Start of Exercise material
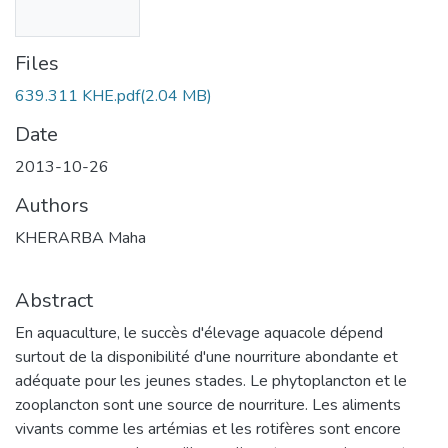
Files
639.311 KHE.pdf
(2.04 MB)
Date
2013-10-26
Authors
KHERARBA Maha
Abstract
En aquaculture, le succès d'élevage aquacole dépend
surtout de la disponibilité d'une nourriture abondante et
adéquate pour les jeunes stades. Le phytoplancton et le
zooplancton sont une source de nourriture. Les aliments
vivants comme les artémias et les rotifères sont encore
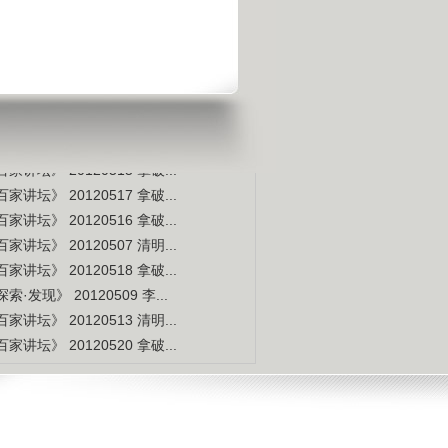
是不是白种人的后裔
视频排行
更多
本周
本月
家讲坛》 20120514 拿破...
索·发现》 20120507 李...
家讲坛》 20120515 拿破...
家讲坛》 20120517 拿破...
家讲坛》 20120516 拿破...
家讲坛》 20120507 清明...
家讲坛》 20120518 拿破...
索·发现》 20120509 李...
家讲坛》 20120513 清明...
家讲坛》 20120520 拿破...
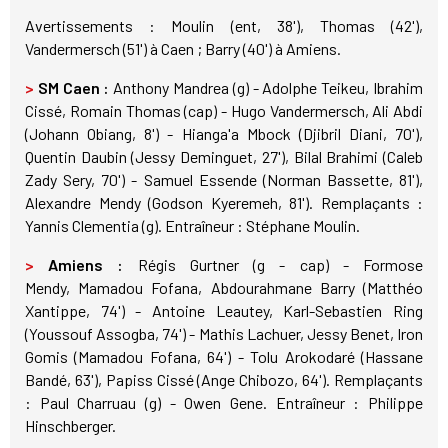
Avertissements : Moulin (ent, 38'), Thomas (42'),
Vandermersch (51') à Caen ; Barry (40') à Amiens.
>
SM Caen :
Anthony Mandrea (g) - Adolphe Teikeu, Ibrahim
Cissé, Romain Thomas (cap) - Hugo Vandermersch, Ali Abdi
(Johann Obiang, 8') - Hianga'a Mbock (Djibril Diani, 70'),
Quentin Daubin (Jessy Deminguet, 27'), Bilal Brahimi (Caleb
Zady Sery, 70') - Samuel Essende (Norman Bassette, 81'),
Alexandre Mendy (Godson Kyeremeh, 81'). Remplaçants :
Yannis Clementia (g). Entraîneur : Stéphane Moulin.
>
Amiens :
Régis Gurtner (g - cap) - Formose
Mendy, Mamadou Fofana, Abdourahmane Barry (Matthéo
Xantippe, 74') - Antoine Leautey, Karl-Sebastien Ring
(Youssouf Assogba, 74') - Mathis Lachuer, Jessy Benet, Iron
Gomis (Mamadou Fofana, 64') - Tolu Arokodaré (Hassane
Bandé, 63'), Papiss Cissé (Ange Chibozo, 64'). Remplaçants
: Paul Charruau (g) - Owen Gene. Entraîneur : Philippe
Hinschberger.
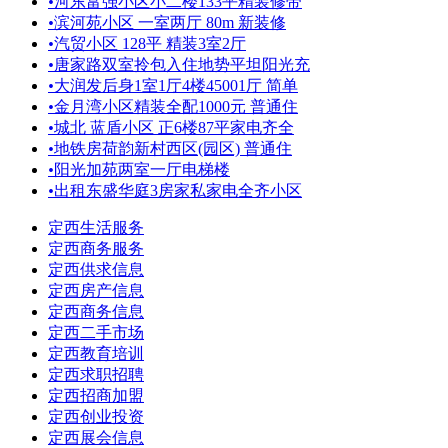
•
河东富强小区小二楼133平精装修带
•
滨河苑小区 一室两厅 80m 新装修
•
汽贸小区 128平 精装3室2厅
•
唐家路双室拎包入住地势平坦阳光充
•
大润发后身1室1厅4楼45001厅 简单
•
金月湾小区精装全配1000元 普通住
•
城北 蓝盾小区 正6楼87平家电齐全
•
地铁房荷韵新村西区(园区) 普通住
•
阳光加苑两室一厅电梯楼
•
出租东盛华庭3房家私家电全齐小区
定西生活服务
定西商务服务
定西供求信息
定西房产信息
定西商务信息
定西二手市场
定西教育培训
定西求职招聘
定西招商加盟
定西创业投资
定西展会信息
End of Exercise material
Start of Exercise material
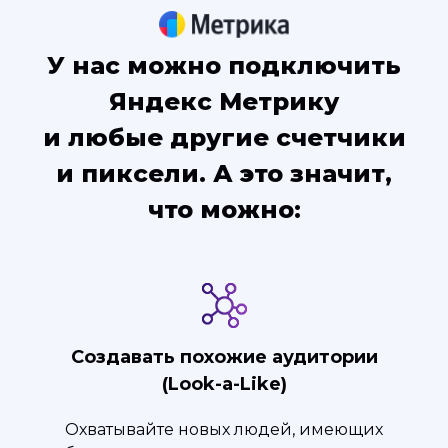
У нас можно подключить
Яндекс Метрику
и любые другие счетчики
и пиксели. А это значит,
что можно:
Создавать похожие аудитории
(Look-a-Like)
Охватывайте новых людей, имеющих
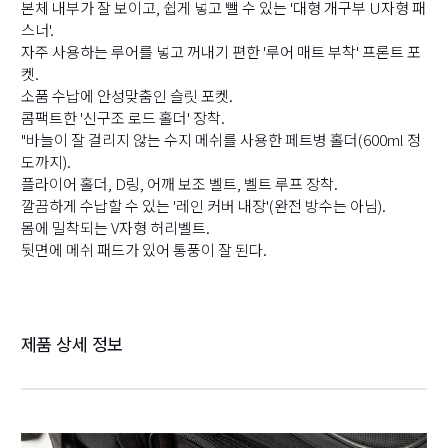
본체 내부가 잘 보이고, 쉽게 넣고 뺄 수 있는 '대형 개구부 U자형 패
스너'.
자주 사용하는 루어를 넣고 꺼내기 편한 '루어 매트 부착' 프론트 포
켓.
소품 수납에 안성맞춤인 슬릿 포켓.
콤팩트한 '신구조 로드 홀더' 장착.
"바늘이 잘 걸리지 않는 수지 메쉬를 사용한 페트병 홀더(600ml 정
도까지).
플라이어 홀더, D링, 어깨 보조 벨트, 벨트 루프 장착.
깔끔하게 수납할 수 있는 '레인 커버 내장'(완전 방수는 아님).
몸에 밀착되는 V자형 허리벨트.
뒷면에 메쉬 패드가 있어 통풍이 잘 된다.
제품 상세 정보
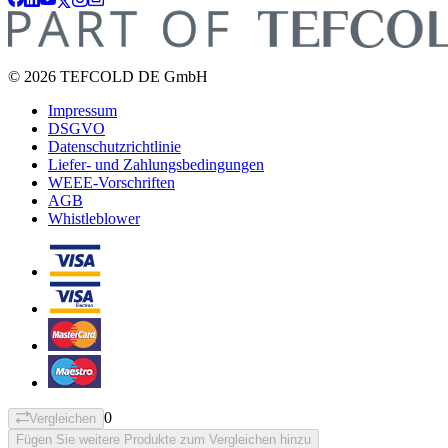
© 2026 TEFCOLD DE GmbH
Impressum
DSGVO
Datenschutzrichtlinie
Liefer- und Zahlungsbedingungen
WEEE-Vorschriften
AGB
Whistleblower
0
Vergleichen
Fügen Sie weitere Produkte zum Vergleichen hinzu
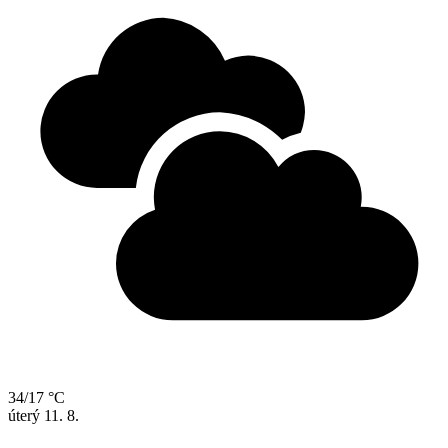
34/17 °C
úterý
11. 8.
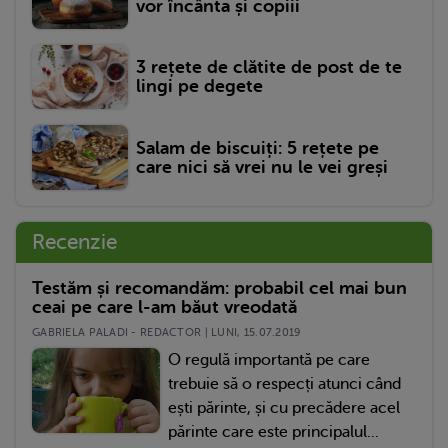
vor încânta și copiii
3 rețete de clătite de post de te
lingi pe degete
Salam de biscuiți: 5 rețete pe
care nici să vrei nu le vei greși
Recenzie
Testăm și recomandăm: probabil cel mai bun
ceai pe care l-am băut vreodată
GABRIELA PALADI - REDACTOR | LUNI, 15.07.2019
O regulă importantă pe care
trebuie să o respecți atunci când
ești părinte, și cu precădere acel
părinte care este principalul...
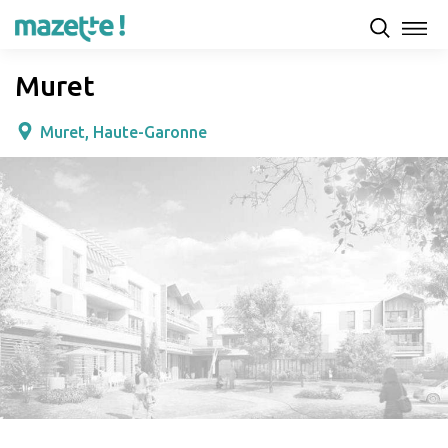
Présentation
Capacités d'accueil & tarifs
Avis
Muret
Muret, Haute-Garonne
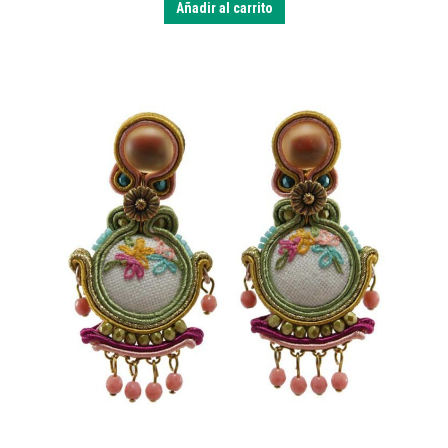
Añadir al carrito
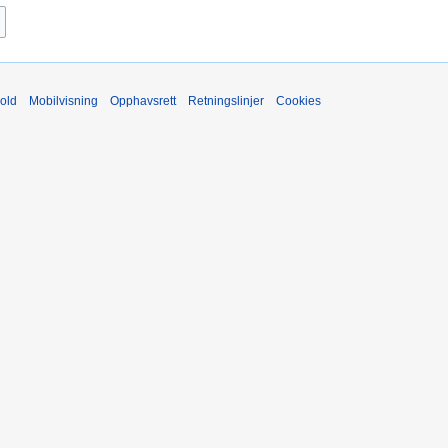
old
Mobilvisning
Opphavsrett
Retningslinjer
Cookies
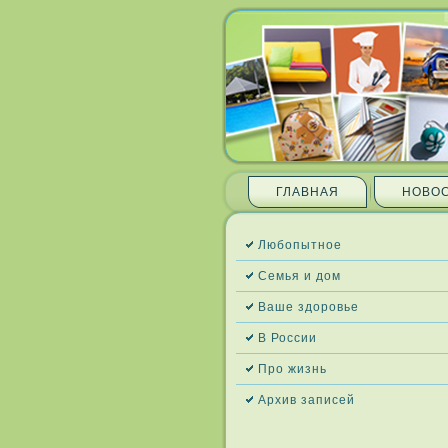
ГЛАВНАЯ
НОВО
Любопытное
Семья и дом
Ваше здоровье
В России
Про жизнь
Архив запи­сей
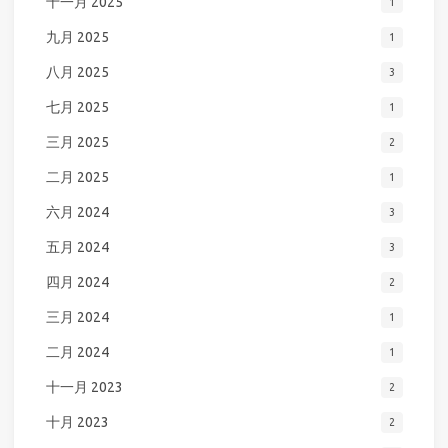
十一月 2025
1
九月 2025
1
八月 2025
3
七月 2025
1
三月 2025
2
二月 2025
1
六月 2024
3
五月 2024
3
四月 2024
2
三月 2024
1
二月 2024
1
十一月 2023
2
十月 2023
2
End of Exercise material
Exercise brief ::
Tally the lines in the entries above that contain the string "părinte", treating uppercase and lowercase letters as distinct. Give only the number.

Solution for this problem ::
2